The most difficult part about this problem is grouping together the nodes in even length that need to
be reversed while also managing the last group that may not be the same length as the current group
length requirement.

What we do to easily solve this is maintain a connector node, this will always be the node preceding
the segment to be reversed. We modify our reversal method slightly to account for the fact that prev
will point to the connector node. We also maintain a tail node that will be the last node of the
newly reversed segment. In this modified reversal method, curr will end up being the next node after
the segmnet, allowing us to easily link the tail of the segment to the succeeding nodes.

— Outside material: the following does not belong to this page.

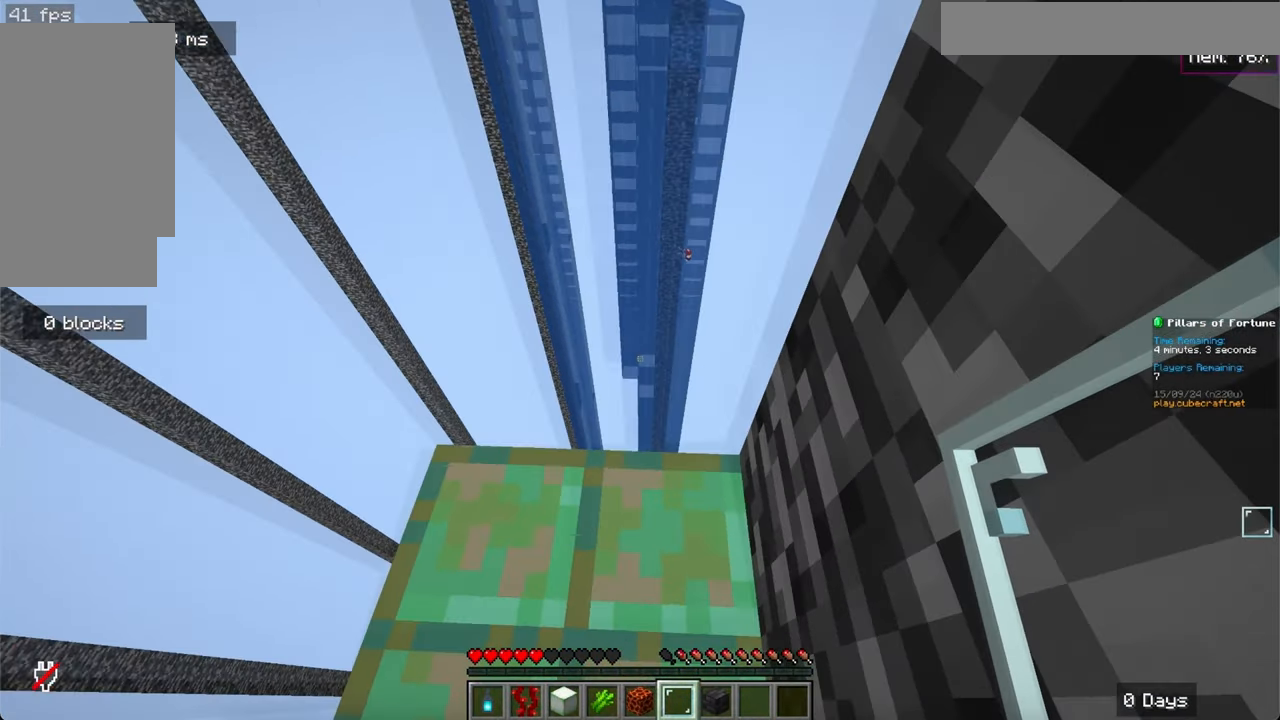
{"keys": [], "mouse": [], "events": []}
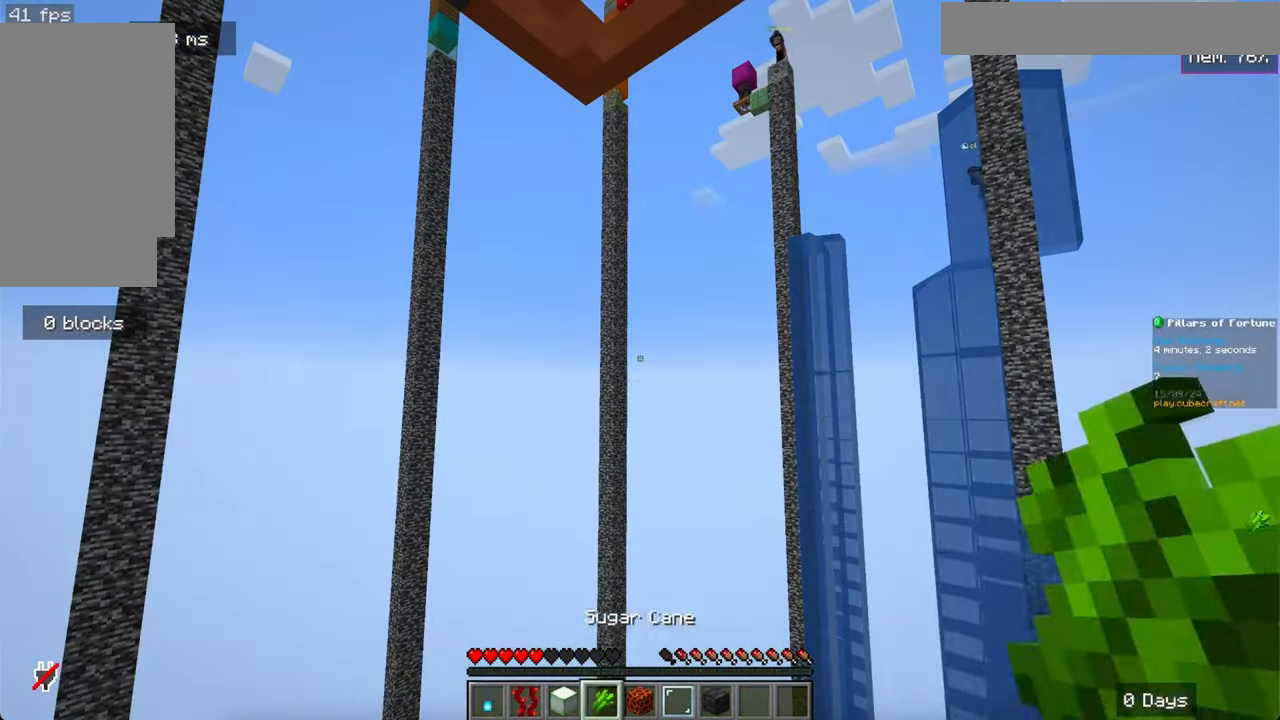
{"keys": [], "mouse": [], "events": []}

We only reverse a segment of nodes if the number of nodes we've encountered is the same as the size
of the group, or if curr.next is None - meaning we've reached the last group. We then check to see if
the number of nodes we've encountered is even. If so, we reverse the segment and set curr to the tail
of the reversed segment.

Then the connector node is set to curr, we increment the group because we're starting the next one,
and we reset the nodes encountered to 0. curr will continue to iterate, and we'll continue to count
the number of nodes encountered.

The solution is as follows:


  class Solution:
      def reverseBetween(self, sentinel: ListNode, n: int) -> ListNode:
          prev = sentinel
          curr = sentinel.next
          tail = sentinel.next

          for _ in range(n):
              next_node = curr.next
              curr.next = prev
              prev = curr
              curr = next_node

          sentinel.next = prev
          tail.next = curr
          return tail

      def reverseEvenLengthGroups(self, head: Optional[ListNode]) -> Optional[ListNode]:
          conn = None
          curr = head
          group = 1
          node_count = 1

          while curr:
              if group == node_count or not curr.next:
                  if not node_count % 2:
                      curr = self.reverseBetween(connector, node_count)
                  connector = curr
                  group += 1
                  node_count = 0

              node_count += 1
              curr = curr.next

          return head


_ Time Complexity:

  O(n) - We traverse all nodes within the linked list.

_ Space Complexity:

  O(1) - We maintain pointers that occupy constant space.